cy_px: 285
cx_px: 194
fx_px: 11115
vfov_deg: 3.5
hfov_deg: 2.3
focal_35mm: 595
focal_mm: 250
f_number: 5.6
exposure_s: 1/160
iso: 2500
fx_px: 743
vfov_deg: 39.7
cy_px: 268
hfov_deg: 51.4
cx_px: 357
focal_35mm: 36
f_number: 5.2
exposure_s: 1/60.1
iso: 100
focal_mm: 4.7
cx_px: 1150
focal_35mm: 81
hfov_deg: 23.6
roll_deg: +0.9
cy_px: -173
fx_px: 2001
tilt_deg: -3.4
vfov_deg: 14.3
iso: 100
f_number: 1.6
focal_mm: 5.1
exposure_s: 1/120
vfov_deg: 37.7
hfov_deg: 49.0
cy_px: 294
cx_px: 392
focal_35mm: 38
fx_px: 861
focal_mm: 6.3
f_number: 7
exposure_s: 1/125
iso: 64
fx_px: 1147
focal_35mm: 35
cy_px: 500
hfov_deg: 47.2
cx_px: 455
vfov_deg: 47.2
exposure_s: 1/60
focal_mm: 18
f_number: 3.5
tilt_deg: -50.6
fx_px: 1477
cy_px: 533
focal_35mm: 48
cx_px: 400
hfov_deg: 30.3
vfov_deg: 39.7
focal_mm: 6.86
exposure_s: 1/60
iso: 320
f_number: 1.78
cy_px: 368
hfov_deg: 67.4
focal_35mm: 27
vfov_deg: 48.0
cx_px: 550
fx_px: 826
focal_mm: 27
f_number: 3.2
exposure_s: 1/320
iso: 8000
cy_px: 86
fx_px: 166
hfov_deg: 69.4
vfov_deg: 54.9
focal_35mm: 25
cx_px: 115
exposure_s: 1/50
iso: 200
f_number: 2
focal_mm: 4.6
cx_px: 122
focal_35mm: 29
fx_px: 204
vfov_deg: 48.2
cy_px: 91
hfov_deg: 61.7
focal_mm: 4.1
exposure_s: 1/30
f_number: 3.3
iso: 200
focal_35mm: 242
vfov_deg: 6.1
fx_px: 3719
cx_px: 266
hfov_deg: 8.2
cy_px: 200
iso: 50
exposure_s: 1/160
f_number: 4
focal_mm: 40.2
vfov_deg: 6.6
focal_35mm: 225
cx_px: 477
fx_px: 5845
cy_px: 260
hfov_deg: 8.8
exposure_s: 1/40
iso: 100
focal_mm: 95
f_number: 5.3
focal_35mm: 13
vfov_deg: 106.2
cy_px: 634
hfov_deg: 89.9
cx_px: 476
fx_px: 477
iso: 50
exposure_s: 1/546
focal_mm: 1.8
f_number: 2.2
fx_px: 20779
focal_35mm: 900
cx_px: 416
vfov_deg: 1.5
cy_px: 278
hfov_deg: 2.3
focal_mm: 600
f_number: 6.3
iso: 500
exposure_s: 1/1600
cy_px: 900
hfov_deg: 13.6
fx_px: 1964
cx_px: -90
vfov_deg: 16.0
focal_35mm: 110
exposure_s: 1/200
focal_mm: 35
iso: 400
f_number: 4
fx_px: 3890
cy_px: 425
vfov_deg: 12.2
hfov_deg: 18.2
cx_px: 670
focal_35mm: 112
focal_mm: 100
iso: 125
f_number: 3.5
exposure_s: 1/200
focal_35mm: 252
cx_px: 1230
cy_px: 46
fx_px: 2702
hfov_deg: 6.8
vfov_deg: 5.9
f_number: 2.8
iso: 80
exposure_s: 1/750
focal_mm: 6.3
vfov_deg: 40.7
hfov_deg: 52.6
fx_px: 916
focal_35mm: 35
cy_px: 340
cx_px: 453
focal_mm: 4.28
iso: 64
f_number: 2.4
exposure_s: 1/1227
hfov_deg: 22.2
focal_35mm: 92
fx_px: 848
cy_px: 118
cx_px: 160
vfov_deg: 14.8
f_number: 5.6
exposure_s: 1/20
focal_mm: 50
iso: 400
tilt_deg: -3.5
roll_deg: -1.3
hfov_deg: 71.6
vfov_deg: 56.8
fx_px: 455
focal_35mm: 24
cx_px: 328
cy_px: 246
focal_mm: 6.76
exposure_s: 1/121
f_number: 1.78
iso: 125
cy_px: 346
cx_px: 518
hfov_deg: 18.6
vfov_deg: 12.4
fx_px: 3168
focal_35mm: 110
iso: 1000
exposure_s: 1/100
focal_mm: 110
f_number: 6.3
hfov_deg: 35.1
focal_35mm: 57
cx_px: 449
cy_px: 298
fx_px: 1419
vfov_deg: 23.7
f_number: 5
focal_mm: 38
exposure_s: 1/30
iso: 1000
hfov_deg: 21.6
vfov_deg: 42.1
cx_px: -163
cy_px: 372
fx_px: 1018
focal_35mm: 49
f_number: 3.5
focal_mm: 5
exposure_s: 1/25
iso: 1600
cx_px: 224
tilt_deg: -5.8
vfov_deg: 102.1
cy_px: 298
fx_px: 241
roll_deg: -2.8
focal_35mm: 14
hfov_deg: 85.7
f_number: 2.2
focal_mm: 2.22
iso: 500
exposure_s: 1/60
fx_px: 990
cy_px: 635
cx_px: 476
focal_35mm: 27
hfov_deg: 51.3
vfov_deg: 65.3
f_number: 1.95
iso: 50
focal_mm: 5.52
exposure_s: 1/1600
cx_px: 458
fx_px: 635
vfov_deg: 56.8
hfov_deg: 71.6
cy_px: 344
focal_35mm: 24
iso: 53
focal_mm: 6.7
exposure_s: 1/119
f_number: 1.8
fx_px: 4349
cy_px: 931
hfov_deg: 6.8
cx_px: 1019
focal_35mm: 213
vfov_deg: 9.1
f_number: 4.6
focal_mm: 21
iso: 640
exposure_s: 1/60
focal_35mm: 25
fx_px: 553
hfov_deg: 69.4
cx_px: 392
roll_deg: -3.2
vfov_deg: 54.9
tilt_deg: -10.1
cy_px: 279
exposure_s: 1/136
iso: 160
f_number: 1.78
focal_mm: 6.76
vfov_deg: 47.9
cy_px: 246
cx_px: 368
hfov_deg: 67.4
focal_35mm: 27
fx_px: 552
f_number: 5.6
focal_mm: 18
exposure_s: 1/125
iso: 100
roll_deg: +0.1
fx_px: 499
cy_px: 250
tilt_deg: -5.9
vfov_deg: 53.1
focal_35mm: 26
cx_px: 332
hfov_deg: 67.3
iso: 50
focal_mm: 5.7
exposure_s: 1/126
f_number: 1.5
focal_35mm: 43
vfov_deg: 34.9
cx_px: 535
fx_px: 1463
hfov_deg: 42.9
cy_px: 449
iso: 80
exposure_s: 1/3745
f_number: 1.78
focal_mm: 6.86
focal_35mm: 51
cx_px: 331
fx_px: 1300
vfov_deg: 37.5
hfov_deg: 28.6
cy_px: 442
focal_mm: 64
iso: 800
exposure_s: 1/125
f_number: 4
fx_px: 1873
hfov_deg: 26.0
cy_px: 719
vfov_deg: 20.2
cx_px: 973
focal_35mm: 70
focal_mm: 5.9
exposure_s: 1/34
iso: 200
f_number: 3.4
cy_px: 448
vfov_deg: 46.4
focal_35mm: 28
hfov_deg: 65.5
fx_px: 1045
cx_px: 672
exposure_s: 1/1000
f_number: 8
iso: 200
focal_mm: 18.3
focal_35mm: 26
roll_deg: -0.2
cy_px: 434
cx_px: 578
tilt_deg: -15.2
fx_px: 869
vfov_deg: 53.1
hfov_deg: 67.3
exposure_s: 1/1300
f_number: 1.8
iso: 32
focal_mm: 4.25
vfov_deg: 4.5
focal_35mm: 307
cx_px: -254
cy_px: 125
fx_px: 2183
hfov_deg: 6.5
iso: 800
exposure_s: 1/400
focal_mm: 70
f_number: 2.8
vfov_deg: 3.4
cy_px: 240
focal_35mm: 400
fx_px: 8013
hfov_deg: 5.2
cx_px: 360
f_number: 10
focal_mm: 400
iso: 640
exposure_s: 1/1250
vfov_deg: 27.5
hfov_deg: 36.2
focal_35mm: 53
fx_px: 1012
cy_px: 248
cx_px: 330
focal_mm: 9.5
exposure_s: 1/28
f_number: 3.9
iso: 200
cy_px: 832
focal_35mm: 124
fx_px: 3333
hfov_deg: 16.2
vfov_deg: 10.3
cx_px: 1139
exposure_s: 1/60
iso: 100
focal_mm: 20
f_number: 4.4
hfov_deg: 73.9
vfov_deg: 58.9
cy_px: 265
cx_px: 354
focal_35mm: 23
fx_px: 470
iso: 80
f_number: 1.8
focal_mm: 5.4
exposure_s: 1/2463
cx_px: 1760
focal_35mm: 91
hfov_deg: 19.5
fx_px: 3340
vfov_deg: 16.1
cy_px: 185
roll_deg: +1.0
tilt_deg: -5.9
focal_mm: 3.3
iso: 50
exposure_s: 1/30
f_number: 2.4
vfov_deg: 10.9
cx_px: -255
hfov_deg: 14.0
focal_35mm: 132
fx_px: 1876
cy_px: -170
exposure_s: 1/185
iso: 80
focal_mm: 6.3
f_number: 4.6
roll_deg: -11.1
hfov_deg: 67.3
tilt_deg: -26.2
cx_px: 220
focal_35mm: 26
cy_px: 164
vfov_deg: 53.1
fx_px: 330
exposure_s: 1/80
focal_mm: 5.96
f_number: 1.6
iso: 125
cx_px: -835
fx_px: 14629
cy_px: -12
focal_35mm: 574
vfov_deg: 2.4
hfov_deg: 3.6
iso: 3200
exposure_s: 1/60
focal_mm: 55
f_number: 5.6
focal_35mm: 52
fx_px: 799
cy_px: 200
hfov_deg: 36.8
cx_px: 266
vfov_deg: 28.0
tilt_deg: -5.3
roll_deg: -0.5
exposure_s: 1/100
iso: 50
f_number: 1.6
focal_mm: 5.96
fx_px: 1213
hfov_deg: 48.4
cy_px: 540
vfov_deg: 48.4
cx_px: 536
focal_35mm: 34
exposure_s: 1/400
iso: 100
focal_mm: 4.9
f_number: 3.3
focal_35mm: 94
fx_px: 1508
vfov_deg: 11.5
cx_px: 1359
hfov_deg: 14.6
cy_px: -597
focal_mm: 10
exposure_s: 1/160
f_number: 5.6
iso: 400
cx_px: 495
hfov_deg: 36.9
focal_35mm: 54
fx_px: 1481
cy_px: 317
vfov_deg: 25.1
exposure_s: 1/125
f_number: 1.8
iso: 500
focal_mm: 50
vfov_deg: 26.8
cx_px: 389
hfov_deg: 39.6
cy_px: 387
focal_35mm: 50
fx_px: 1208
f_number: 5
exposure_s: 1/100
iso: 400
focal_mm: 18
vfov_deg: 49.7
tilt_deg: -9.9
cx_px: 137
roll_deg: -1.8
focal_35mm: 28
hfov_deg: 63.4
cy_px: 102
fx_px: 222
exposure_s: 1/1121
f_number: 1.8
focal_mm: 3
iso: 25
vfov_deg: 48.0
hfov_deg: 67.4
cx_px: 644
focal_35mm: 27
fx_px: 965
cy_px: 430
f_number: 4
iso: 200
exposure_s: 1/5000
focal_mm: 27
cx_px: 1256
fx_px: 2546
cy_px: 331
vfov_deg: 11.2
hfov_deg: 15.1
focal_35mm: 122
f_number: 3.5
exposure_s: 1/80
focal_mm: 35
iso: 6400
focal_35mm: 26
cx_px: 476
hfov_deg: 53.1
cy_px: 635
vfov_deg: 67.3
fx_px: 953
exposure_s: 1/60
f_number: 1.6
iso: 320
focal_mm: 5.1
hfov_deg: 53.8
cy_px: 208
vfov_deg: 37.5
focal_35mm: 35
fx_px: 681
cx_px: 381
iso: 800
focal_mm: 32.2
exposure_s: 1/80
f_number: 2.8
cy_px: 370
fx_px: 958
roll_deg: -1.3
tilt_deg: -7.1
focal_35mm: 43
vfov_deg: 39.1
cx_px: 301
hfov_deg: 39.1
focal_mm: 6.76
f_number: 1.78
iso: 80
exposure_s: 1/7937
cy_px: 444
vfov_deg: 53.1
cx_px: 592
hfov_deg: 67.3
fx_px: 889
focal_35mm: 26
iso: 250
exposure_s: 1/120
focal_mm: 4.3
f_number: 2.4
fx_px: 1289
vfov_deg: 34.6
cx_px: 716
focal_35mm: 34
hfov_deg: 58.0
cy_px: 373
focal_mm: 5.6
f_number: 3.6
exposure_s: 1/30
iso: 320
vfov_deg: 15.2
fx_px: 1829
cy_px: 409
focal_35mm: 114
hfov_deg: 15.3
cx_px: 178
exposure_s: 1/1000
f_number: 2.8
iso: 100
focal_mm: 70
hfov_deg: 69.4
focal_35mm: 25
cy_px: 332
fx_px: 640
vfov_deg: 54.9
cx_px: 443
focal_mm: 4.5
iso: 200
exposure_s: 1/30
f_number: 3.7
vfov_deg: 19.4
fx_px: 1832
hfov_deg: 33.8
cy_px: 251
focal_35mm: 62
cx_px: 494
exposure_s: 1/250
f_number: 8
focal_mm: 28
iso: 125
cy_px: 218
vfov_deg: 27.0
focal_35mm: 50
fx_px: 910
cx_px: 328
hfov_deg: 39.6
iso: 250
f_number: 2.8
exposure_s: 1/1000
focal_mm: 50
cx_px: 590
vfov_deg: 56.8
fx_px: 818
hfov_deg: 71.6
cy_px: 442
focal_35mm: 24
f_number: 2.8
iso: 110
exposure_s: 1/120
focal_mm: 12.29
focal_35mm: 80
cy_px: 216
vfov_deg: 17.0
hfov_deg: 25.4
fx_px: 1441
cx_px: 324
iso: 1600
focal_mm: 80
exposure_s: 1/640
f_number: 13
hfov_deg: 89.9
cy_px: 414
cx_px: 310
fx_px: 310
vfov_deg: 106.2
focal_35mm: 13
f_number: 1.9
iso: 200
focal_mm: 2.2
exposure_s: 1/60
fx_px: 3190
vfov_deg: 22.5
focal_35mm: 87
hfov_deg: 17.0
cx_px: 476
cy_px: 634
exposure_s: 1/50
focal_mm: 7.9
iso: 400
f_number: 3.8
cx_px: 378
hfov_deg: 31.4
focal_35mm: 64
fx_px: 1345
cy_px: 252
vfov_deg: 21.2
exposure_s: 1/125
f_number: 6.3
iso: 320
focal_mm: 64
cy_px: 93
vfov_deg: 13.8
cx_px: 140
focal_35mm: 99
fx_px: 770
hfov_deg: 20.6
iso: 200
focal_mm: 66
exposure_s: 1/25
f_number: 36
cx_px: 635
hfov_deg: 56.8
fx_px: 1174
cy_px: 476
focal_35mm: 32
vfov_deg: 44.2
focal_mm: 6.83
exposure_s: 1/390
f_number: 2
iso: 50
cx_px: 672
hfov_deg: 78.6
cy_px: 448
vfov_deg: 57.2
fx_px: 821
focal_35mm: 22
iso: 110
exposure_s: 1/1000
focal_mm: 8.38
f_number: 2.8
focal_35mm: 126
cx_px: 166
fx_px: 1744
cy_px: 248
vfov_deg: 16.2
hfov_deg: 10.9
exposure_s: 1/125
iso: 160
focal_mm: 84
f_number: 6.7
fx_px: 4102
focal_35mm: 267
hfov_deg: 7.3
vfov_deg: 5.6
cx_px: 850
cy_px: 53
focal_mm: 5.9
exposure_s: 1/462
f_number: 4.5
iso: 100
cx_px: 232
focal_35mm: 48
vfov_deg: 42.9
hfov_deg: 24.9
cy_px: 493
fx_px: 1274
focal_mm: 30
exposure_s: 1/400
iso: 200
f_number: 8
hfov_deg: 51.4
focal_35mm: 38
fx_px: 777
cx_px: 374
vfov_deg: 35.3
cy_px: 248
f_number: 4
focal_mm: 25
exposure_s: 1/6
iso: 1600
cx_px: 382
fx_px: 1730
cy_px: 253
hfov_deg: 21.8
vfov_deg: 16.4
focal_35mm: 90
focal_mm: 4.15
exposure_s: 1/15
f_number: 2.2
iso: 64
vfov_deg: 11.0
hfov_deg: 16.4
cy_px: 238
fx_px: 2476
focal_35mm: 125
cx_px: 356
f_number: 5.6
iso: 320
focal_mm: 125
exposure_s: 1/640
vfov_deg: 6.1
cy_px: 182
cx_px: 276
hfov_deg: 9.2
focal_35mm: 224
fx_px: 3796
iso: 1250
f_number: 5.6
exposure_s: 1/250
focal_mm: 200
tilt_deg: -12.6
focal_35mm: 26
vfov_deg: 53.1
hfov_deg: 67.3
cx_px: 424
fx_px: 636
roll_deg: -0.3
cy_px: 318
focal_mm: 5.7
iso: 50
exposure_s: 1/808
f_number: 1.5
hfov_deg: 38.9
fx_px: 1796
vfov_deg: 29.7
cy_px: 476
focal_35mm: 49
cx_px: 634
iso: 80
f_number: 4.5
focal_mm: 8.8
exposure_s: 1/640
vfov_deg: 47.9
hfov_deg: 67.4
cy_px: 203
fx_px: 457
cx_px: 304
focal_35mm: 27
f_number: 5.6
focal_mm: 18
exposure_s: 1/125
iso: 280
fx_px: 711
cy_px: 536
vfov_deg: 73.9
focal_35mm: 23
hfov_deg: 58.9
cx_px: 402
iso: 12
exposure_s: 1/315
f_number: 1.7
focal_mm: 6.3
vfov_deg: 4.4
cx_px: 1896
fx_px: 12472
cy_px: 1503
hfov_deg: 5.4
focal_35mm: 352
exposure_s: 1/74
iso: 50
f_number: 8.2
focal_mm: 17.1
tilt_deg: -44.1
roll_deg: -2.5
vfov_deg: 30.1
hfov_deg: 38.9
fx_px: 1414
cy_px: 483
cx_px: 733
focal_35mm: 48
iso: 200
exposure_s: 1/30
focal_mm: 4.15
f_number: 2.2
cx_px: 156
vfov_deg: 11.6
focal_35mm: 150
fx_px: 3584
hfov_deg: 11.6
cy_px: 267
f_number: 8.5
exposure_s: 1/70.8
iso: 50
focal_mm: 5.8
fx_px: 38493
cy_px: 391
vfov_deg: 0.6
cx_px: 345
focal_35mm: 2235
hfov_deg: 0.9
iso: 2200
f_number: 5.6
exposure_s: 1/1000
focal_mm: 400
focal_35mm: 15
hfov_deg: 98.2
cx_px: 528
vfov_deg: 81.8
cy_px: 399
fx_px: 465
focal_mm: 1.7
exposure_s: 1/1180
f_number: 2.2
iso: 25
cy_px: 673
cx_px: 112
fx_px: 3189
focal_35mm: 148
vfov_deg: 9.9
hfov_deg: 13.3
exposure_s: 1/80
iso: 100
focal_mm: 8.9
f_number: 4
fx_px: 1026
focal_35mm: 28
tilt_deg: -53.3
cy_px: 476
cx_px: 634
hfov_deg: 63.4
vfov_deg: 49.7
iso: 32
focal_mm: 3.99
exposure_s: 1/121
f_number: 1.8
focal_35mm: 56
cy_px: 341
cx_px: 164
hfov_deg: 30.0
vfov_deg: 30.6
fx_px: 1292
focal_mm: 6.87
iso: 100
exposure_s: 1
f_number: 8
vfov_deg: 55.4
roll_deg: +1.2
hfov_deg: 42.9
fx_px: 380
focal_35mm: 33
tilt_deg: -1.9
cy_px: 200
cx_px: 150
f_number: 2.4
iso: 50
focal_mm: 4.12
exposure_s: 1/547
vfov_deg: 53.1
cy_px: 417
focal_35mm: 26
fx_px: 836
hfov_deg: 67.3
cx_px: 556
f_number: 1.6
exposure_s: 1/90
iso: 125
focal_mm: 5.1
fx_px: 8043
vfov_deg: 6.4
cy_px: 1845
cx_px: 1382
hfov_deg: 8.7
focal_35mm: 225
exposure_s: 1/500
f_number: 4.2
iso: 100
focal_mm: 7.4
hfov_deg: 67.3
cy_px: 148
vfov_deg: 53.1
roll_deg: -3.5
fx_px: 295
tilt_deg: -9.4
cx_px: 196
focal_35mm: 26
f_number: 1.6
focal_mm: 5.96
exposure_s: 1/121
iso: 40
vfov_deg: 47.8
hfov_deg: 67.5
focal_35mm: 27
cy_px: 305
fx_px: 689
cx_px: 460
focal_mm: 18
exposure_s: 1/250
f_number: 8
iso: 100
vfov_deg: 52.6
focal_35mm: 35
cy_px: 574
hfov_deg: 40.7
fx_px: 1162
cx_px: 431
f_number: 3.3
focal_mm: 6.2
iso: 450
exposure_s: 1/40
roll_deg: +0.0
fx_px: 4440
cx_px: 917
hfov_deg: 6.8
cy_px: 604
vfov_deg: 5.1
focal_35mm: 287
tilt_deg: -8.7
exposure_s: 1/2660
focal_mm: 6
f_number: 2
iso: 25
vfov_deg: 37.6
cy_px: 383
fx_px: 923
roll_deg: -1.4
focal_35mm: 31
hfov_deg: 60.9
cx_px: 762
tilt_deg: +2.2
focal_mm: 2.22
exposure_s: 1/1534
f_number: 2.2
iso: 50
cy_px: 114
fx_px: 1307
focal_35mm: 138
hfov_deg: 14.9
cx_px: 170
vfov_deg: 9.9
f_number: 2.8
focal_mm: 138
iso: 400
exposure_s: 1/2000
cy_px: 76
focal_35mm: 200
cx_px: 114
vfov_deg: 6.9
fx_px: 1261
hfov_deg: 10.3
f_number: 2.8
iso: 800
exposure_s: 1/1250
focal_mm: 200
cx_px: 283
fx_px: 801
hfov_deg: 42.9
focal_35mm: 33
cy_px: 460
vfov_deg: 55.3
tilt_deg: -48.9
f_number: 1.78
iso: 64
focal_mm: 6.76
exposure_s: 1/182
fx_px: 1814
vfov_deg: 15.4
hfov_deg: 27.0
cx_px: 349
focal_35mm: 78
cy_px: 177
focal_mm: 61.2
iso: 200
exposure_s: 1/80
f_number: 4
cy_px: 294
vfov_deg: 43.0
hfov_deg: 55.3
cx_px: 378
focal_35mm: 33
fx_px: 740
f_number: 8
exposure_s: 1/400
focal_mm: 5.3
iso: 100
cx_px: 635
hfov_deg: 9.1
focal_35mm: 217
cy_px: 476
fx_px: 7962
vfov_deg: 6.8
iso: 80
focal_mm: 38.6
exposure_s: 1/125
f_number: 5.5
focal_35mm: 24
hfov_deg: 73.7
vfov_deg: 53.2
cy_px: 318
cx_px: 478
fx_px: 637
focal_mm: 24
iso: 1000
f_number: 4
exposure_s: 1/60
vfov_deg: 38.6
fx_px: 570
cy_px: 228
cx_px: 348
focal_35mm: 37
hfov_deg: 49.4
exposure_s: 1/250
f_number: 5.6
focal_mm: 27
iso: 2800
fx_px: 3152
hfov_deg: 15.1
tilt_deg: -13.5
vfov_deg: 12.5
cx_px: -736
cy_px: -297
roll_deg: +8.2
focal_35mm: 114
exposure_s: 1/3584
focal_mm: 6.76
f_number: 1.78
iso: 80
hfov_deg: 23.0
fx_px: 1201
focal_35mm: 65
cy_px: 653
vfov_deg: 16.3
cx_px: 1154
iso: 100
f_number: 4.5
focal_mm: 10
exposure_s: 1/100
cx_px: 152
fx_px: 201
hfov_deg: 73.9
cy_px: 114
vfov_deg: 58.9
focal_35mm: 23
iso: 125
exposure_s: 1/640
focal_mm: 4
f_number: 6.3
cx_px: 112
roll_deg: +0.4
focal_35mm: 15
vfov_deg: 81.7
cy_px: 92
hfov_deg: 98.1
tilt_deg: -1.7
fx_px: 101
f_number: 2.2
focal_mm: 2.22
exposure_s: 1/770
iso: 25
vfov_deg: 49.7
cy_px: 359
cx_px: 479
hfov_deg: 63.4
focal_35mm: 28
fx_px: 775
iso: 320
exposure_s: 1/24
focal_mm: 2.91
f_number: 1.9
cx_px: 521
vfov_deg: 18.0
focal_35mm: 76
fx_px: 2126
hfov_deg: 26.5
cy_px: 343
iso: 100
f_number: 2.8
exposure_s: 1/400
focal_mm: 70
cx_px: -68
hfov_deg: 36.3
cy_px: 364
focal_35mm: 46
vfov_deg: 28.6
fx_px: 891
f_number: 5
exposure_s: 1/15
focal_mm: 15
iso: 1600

════════

Directions:
Produce a word-for-word copy of everything above from the line holding "roll_deg: +0.0" down to the line holding "f_number: 5.5", with both of those lines kept.

Completed exercise:
roll_deg: +0.0
fx_px: 4440
cx_px: 917
hfov_deg: 6.8
cy_px: 604
vfov_deg: 5.1
focal_35mm: 287
tilt_deg: -8.7
exposure_s: 1/2660
focal_mm: 6
f_number: 2
iso: 25
vfov_deg: 37.6
cy_px: 383
fx_px: 923
roll_deg: -1.4
focal_35mm: 31
hfov_deg: 60.9
cx_px: 762
tilt_deg: +2.2
focal_mm: 2.22
exposure_s: 1/1534
f_number: 2.2
iso: 50
cy_px: 114
fx_px: 1307
focal_35mm: 138
hfov_deg: 14.9
cx_px: 170
vfov_deg: 9.9
f_number: 2.8
focal_mm: 138
iso: 400
exposure_s: 1/2000
cy_px: 76
focal_35mm: 200
cx_px: 114
vfov_deg: 6.9
fx_px: 1261
hfov_deg: 10.3
f_number: 2.8
iso: 800
exposure_s: 1/1250
focal_mm: 200
cx_px: 283
fx_px: 801
hfov_deg: 42.9
focal_35mm: 33
cy_px: 460
vfov_deg: 55.3
tilt_deg: -48.9
f_number: 1.78
iso: 64
focal_mm: 6.76
exposure_s: 1/182
fx_px: 1814
vfov_deg: 15.4
hfov_deg: 27.0
cx_px: 349
focal_35mm: 78
cy_px: 177
focal_mm: 61.2
iso: 200
exposure_s: 1/80
f_number: 4
cy_px: 294
vfov_deg: 43.0
hfov_deg: 55.3
cx_px: 378
focal_35mm: 33
fx_px: 740
f_number: 8
exposure_s: 1/400
focal_mm: 5.3
iso: 100
cx_px: 635
hfov_deg: 9.1
focal_35mm: 217
cy_px: 476
fx_px: 7962
vfov_deg: 6.8
iso: 80
focal_mm: 38.6
exposure_s: 1/125
f_number: 5.5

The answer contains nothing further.